Et toutes ces règles font qu'on se tend nous-même. Je ne veux pas qu'il aille brouter sans que je lui dise, donc je reste avec la longe courte ou prête à être tirée. Je ne veux pas qu'il entre dans ma zone intime et "me manque de respect" donc je dois m'apprêter à le pousser à tout moment. Je ne veux pas ceci, je ne veux pas cela. On sait ce qu'on veut (le respect, concept purement humain), mais est-ce qu'il vient vraiment de tout ce qu'on ne veut pas ?

Tout ça, ça vient avec son lot de tension. On nous dit de tenir la longe courte pour se préparer au pire, mais après on nous reproche de stresser le cheval en faisant ainsi. On nous demande de garder le contrôle du cheval au travers des rênes, puis qu'on se tend trop dessus, etc. On instaure des règles, des attentes, qui ne peuvent pas détendre qui que ce soit, qui ne peuvent pas permettre ni au cheval ni au cavalier de s'exprimer et de vraiment travailler sur lui-même. Et pire, on dit que des comportements sont super graves quand en réalité ils ne sont rien. On nous a appris à penser négatif, on nous appris à restreindre un individu, et c'est tout.
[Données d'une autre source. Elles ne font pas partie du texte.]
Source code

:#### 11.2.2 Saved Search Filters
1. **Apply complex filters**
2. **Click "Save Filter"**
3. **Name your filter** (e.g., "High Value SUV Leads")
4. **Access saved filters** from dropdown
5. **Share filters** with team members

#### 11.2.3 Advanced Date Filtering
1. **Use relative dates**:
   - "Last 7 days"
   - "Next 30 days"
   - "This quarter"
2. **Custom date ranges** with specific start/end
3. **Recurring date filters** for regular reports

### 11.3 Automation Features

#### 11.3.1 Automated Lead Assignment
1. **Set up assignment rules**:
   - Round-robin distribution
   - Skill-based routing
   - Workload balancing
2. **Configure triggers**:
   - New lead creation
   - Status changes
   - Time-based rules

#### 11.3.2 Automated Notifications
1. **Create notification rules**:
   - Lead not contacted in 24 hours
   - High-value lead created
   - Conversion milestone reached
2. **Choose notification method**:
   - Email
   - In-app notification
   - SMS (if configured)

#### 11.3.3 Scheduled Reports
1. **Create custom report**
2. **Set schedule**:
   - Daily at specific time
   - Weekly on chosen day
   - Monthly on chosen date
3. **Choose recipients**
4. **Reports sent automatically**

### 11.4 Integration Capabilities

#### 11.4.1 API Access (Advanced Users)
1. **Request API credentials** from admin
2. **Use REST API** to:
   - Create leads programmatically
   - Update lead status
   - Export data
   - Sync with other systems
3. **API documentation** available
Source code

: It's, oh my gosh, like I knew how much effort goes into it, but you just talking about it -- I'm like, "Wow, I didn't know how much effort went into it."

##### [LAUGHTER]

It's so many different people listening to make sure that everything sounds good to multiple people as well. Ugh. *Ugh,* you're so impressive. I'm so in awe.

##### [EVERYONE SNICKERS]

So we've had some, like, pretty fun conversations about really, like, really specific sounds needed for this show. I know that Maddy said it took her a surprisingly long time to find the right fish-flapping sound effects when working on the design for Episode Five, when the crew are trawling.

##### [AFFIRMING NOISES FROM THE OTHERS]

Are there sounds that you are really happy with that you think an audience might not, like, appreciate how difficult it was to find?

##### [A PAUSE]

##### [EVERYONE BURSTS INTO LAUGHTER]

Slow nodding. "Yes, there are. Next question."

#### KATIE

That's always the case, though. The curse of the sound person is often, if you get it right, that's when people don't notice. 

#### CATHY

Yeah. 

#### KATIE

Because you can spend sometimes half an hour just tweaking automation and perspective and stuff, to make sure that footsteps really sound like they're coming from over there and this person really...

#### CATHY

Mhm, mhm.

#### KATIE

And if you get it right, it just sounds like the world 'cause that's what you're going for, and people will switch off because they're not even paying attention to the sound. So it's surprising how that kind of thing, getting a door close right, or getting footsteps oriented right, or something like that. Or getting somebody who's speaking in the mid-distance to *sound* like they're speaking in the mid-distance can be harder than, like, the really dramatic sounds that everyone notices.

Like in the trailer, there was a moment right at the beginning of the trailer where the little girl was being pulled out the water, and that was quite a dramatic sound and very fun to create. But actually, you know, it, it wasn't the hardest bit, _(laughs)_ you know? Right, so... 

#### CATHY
L'éducation (pour garder ce terme, il est faux en interespèce mais pas le choix) ne vient pas de règles très strictes, uniquement de règles claires et justes pour l'individu. Quand on monte, on devrait pouvoir lâcher les rênes sans se mettre la pression. Quand on marche à pied, on devrait pouvoir avoir une longe lâche, autant que faire se peut. Et ça, on peut y arriver avec beaucoup de règles strictes si on veut continuer ainsi, mais on peut aussi y arriver en donnant plus de liberté dans le comportement naturel du cheval et créer un compromis.
Cependant tout est à adapter. Si je m'adapte à Sigursteinn : je le laisse brouter et il revient quand je lui demande; je ne tire jamais sur les rênes car c'est le tendre plus qu'autre chose, donc j'utilise mon corps et encore plus ma voix pour le guider. Il a le droit de venir me demander des gratouilles, il a le droit de choisir d'être monté ou non, etc.
Et je pense que pour plein d'autres individus on peut adapter énormément de choses avec différentes manières de penser, qui rendraient la communication plus fluide et largement moins étouffante pour le couple cavalier-cheval !

En finalité, le cadre qu'on pose ce n'est pas un ensemble de règles contraignantes, c'est un ensemble de comportements qu'on laisse le cheval adopter ou non, et trouver un moyen pour qu'il soit le plus juste et compréhensible possible. Mon cadre envers Sigursteinn n'est pas plus mauvais qu'un autre seulement car il a plus de liberté, puisque au contraire, on s'écoute davantage mutuellement et ça fonctionne pour nous. Le cadre est simplement ouvert pour qu'il puisse se comporter comme un cheval.